Friday, September 09, 2011

Visual Studio

I am teaching CSC 101 - C++ Programming I for the first time this semester.  It's a busy semester.  I'm also teaching assembly language for the first time.  Fortunately I prepared for the assembly language class fairly adequately in the summer.

I decided to bite the bullet and use Blackboard which is Southern Miss's approved on-line instruction tool.  I am preparing materials and quizzes for both my C++ and assembly classes.  In addition I am preparing lab assignments for the CSC 101 Lab class.  That's a whole lot of Blackboard.  In the past I have used Moodle as a an organizational tool for all my classes.  Blackboard seems to be roughly equivalent in capability to Moodle.  I prefer Moodle, but that may be biased based on experience.  One definite advantage to Moodle was that we run it on a local computer which is very seldom overloaded, while Blackboard is external and there are fairly common small delays.

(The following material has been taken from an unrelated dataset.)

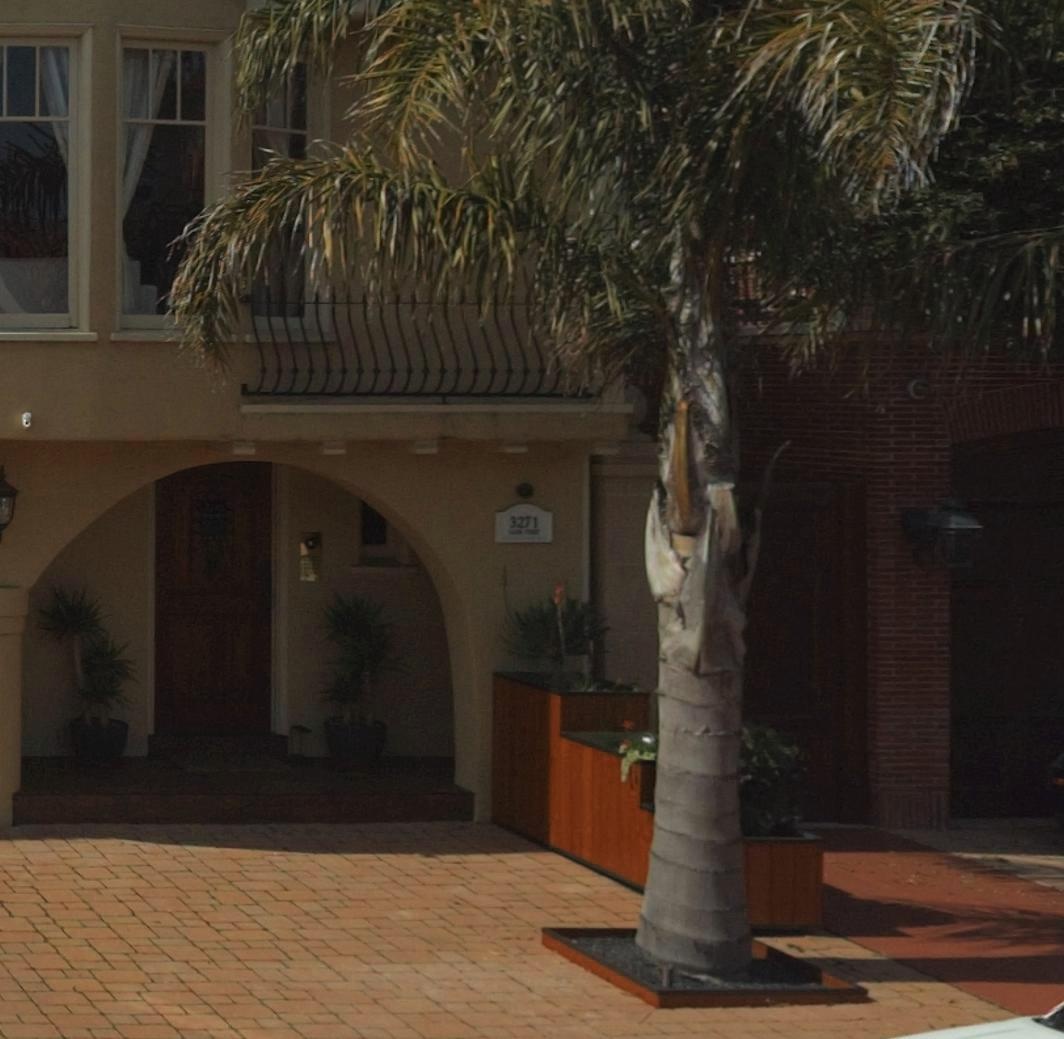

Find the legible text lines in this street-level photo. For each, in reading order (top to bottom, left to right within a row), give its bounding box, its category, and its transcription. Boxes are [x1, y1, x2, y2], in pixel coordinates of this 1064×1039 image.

I have previously decided that I would use Visual Studio for a Windows-specific version of my assembly book, so the experience learning to use VS will be somewhat beneficial to me when I tackle the Windows book.  I have yet to decide whether I will use masm, nasm or yasm.  I haven't tried any of them yet, but the deciding issue may be how well it integrates with the VS debugger.  I expect that masm will be better, but I don't yet know.  I would prefer nasm or yasm since they are simpler and I already know enough about them, but masm may get the nod due to utility.


I discovered last night that VS handles console applications like I would prefer using Ctrl-F5 rather than F5.  With Ctrl-F5 it does not use the debugger.  In addition it adds a "Press any key to continue . . . " prompt to the console window after the program exits.  This eliminates the need for using pause or cin.get() or any other nonsense to run a program.

This morning I tried the debugging using VS.  Basic debugging is trivial.  You set a breakpoint on the first line of the main function by left clicking in the gray strip to the left of the line of code.  Then you start debugging with F5.  Use F10 to single step and F5 again when you are ready to complete the program execution.  The debugger shows variables automatically so beginning students definitely should use the single stepping.

I added discussion of debugging and screen shots to Blackboard to document debugging and demonstrated it to my class this morning.  I think this will help them quite a lot.

We've come quite a way since I learned programming with keypunch machines are card decks.  It is far easier to get feedback from the computer now.  I don't really need debuggers much for C++, but I definitely want my students to use one.  I have found the gdb debugger to be critical for learning assembly language.  I don't know if I would ever be so confident of my assembly skills to quit using a debugger.